Excerpt from a dataset:
┏━━

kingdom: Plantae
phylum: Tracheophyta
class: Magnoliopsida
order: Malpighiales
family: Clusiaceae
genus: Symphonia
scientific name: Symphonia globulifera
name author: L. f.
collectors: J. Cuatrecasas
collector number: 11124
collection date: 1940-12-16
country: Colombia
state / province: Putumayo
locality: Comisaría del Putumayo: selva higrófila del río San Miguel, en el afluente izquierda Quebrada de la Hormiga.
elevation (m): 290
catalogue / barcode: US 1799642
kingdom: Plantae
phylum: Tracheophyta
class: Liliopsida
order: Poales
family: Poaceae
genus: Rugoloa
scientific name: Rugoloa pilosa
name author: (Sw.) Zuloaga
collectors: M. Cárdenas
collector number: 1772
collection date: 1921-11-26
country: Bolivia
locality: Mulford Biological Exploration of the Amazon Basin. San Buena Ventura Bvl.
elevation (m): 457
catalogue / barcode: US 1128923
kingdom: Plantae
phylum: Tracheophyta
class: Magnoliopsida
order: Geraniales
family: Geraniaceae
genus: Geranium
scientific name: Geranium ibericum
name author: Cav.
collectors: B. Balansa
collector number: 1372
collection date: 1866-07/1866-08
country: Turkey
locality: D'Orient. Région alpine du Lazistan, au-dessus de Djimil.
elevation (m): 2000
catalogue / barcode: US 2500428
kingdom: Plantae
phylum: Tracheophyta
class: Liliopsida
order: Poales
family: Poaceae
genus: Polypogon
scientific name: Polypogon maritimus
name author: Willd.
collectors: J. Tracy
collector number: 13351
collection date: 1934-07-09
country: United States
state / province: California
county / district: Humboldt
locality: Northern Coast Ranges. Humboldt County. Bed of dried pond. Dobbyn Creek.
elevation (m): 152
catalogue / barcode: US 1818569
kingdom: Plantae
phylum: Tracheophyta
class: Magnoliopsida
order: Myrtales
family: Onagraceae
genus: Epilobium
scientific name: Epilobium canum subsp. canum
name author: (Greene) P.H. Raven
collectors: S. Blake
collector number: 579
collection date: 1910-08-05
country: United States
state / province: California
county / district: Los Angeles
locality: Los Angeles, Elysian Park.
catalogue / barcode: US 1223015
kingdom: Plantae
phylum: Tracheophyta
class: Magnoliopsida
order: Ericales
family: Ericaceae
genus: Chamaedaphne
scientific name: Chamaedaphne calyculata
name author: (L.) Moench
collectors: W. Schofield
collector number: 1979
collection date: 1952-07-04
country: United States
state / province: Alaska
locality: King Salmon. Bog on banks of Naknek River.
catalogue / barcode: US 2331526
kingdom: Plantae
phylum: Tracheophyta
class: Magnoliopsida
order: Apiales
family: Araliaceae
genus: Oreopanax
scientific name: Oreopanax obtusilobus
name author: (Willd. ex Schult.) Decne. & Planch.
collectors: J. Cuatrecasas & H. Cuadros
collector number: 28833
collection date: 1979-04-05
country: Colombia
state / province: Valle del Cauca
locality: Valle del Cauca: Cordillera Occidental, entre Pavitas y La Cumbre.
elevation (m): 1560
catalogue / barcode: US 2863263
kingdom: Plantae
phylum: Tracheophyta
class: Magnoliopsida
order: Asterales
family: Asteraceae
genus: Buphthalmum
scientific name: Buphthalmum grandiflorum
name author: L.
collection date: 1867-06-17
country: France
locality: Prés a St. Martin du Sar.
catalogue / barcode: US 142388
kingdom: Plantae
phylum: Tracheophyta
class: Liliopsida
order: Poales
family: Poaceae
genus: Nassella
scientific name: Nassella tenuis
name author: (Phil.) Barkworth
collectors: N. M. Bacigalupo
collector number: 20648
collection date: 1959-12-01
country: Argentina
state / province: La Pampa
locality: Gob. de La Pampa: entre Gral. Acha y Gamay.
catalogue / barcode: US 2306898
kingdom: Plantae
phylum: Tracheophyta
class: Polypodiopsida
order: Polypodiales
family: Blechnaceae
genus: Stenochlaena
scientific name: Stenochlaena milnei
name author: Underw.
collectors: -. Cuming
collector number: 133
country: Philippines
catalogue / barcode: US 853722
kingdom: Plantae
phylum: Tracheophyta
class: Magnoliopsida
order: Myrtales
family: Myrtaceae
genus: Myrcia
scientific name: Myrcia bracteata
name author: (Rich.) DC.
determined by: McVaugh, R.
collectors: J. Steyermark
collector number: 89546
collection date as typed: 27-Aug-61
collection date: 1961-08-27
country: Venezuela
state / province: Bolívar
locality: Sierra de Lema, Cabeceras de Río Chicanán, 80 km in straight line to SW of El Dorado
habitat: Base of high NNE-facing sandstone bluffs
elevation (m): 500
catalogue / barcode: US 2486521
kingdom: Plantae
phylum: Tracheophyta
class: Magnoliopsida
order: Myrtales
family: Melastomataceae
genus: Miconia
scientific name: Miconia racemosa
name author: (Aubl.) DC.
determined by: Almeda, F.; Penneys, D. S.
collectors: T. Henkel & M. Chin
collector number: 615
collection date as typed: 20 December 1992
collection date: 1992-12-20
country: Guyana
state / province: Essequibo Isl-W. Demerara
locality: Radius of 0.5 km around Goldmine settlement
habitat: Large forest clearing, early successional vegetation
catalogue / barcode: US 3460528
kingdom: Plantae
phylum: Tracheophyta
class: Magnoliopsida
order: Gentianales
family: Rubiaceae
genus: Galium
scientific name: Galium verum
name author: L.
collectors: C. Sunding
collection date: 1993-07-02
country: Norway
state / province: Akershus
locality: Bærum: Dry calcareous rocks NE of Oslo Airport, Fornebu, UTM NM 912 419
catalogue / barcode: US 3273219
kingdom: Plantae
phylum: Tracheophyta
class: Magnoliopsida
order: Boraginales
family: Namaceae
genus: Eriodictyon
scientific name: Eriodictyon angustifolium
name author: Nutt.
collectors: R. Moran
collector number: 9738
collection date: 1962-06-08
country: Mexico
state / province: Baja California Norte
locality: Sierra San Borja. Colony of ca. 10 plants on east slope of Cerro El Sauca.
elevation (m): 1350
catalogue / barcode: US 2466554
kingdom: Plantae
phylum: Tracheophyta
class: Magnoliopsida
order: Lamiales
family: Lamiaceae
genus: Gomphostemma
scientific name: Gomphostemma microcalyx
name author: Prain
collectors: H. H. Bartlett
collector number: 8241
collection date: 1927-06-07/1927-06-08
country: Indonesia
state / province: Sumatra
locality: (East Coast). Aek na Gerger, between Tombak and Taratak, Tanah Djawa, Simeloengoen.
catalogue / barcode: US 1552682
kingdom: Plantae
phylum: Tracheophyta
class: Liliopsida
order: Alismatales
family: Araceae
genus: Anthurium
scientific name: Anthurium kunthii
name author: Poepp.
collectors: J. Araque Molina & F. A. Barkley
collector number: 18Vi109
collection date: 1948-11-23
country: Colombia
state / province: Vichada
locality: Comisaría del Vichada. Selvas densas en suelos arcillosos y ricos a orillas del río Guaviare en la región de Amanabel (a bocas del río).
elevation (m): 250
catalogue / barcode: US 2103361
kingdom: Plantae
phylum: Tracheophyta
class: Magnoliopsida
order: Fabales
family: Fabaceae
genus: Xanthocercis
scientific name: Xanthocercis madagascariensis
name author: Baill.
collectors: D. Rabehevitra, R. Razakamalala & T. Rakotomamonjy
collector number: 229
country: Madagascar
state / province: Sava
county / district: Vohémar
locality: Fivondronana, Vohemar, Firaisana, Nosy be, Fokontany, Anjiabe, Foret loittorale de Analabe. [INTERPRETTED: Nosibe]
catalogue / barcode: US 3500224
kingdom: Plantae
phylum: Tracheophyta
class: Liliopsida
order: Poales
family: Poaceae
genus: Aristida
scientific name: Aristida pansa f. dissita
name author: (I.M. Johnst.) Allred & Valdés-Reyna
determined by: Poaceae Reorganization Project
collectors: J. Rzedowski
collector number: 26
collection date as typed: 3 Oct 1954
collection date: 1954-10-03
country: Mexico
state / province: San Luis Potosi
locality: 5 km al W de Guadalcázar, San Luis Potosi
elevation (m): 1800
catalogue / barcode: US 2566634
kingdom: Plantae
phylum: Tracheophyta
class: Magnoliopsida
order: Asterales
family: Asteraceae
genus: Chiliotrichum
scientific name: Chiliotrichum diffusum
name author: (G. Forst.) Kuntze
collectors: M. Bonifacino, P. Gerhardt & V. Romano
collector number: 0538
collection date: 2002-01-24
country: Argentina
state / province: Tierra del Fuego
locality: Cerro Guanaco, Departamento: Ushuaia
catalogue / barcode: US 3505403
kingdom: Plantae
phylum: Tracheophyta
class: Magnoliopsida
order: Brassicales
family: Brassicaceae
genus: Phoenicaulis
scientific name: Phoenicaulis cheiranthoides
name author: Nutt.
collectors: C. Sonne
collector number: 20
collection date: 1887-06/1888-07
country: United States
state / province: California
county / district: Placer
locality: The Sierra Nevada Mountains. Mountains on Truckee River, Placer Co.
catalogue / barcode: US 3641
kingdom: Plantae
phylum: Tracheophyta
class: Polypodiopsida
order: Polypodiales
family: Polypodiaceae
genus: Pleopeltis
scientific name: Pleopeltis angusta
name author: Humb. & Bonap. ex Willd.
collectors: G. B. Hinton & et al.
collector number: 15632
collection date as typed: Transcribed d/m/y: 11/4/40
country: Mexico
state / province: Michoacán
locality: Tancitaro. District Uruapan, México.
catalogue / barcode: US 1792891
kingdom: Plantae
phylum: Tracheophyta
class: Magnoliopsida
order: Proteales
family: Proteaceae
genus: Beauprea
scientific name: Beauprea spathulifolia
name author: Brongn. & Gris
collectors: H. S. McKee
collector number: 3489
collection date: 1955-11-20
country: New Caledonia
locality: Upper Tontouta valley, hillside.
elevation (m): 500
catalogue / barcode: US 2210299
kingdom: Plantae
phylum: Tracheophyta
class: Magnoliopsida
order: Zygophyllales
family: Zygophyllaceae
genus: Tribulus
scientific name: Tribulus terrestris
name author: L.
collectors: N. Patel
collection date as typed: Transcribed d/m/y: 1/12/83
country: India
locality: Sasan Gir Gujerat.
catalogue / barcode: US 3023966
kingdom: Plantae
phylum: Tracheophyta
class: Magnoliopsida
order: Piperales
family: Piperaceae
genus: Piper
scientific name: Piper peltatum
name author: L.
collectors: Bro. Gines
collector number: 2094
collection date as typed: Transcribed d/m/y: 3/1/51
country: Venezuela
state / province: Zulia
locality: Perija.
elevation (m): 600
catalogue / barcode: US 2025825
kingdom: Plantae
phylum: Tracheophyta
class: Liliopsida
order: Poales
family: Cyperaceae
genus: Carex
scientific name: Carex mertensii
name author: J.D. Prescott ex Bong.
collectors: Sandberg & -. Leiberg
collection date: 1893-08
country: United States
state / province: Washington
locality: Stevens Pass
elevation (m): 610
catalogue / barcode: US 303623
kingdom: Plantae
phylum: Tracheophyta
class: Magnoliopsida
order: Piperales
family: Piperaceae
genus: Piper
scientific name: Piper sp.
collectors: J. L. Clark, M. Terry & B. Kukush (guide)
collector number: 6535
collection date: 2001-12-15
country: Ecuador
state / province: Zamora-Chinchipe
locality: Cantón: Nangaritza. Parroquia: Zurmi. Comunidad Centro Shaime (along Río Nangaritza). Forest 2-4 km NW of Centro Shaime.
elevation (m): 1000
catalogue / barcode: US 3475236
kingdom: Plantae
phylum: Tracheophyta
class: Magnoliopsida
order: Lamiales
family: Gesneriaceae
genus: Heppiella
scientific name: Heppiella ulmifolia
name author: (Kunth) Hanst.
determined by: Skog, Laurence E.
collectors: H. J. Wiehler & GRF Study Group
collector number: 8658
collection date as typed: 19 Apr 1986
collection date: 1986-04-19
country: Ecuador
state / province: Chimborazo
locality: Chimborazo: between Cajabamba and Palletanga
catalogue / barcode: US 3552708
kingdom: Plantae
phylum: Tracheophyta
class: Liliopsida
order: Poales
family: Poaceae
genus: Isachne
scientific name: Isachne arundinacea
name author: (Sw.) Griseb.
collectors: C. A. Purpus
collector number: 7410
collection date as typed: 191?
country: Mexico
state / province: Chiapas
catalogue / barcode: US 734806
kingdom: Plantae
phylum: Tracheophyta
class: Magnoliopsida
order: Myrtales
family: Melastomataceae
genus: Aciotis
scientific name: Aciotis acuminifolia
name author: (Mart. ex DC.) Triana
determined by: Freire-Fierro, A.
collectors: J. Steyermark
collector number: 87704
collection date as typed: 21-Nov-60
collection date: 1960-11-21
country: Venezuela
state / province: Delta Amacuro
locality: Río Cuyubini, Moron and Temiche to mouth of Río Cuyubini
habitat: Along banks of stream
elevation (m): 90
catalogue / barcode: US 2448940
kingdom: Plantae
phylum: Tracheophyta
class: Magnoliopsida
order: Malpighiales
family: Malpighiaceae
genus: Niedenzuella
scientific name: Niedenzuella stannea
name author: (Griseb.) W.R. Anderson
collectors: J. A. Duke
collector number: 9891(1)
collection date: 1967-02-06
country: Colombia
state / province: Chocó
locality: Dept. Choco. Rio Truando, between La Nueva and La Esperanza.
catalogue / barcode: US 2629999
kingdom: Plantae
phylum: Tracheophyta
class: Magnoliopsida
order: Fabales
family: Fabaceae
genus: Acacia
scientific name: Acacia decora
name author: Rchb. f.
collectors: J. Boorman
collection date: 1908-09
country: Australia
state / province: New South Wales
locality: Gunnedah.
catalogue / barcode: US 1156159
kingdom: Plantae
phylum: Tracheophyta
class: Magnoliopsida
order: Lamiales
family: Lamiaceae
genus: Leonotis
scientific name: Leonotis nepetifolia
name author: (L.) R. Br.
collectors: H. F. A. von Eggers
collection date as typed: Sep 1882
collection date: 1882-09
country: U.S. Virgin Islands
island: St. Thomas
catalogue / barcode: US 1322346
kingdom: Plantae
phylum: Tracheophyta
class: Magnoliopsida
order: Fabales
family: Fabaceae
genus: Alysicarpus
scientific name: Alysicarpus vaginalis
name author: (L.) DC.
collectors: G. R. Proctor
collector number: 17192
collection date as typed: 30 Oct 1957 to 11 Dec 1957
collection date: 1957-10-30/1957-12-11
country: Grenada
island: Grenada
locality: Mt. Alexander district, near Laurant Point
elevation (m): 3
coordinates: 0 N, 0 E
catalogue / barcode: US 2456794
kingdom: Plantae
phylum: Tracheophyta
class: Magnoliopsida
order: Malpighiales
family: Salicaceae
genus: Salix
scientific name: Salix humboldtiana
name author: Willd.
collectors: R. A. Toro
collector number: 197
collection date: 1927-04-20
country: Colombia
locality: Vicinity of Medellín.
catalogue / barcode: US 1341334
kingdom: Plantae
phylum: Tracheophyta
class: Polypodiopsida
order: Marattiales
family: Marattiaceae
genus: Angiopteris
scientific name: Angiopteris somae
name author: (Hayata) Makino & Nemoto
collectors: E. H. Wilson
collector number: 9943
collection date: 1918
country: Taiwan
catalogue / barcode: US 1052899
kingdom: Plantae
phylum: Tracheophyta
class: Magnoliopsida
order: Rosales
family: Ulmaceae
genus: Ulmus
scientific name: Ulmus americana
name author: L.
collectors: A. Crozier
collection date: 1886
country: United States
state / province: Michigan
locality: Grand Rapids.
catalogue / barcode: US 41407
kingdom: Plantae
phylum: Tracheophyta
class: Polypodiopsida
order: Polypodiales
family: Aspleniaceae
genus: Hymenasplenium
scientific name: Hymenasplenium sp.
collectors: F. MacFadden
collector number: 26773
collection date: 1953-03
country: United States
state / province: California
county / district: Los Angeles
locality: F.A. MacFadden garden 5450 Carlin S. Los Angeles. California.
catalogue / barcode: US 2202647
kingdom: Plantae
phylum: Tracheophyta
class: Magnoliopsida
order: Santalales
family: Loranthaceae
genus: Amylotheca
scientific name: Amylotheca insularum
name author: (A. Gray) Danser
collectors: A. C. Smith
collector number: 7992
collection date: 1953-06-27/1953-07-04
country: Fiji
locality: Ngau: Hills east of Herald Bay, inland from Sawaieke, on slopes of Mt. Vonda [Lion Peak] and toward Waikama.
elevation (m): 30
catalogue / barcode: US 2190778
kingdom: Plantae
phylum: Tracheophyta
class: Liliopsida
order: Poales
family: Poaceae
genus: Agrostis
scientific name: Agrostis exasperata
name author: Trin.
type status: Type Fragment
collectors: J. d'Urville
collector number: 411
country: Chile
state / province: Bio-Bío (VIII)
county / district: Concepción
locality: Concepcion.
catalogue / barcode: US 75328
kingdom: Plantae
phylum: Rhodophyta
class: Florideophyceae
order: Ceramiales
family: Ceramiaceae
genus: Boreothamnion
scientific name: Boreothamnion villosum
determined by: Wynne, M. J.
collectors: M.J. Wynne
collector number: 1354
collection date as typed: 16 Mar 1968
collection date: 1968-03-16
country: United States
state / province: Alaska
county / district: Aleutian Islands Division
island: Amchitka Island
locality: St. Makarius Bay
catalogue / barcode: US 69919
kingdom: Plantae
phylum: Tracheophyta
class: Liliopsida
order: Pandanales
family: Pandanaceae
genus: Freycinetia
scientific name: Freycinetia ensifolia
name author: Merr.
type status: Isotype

┗━━

→ **TASK INSTRUCTIONS**
Reproduce the lines of the material above, beginning at the line that contains "scientific name: Gomphostemma microcalyx" and stopping after the line that contains "state / province: Sumatra".

→ **RESULT FOR THIS TASK**
scientific name: Gomphostemma microcalyx
name author: Prain
collectors: H. H. Bartlett
collector number: 8241
collection date: 1927-06-07/1927-06-08
country: Indonesia
state / province: Sumatra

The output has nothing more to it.